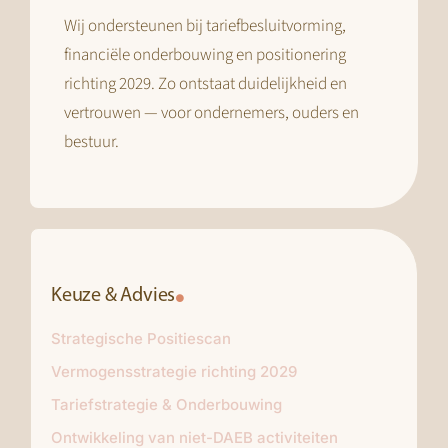
Wij ondersteunen bij tariefbesluitvorming,
financiële onderbouwing en positionering
richting 2029. Zo ontstaat duidelijkheid en
vertrouwen — voor ondernemers, ouders en
bestuur.
Keuze & Advies
Strategische Positiescan
Vermogensstrategie richting 2029
Tariefstrategie & Onderbouwing
Ontwikkeling van niet-DAEB activiteiten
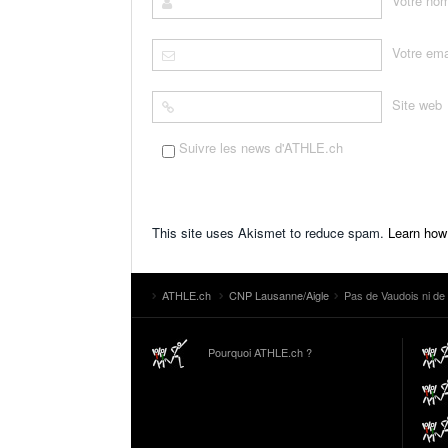
Votre no
Votre ema
Site web
Suivre les news d'ATHLE.ch
This site uses Akismet to reduce spam.
Learn how
ATHLE.ch
CNP Lausanne/Aigle
Pas de Vaudois ni de
Pourquoi ATHLE.ch ?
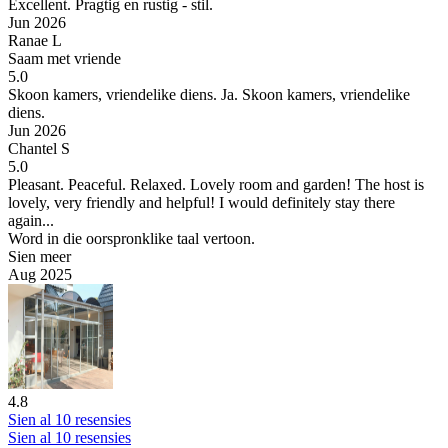
Excellent.
Pragtig en rustig - stil.
Jun 2026
Ranae L
Saam met vriende
5.0
Skoon kamers, vriendelike diens.
Ja. Skoon kamers, vriendelike
diens.
Jun 2026
Chantel S
5.0
Pleasant. Peaceful. Relaxed.
Lovely room and garden! The host is
lovely, very friendly and helpful! I would definitely stay there
again...
Word in die oorspronklike taal vertoon.
Sien meer
Aug 2025
4.8
Sien al 10 resensies
Sien al 10 resensies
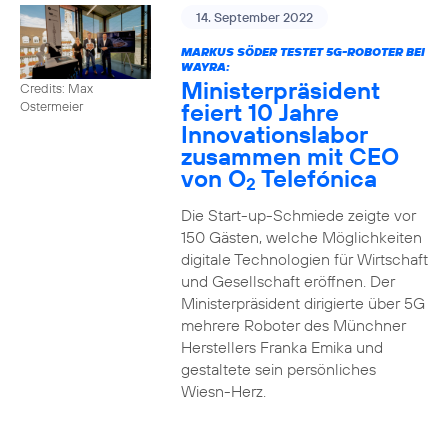
14. September 2022
MARKUS SÖDER TESTET 5G-ROBOTER BEI
WAYRA:
Ministerpräsident
Credits: Max
feiert 10 Jahre
Ostermeier
Innovationslabor
zusammen mit CEO
von O
Telefónica
2
Die Start-up-Schmiede zeigte vor
150 Gästen, welche Möglichkeiten
digitale Technologien für Wirtschaft
und Gesellschaft eröffnen. Der
Ministerpräsident dirigierte über 5G
mehrere Roboter des Münchner
Herstellers Franka Emika und
gestaltete sein persönliches
Wiesn-Herz.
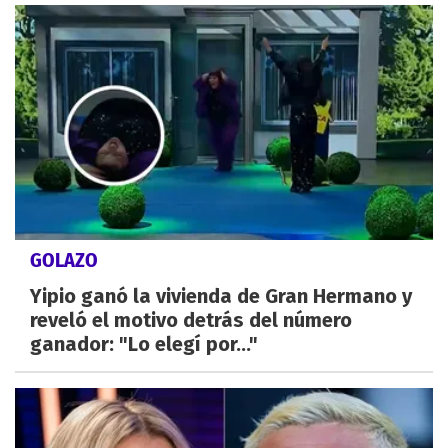
GOLAZO
Yipio ganó la vivienda de Gran Hermano y
reveló el motivo detrás del número
ganador: "Lo elegí por..."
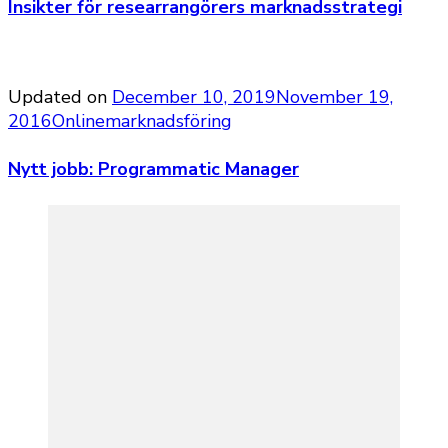
Insikter för researrangörers marknadsstrategi
Updated on
December 10, 2019
November 19,
2016
Onlinemarknadsföring
Nytt jobb: Programmatic Manager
________
§ **WHAT THE TASK REQUIRES**
Count how many lines of the listing above include "Ministerpräsident" and report that number alone.

§ **ANSWER SECTION**
2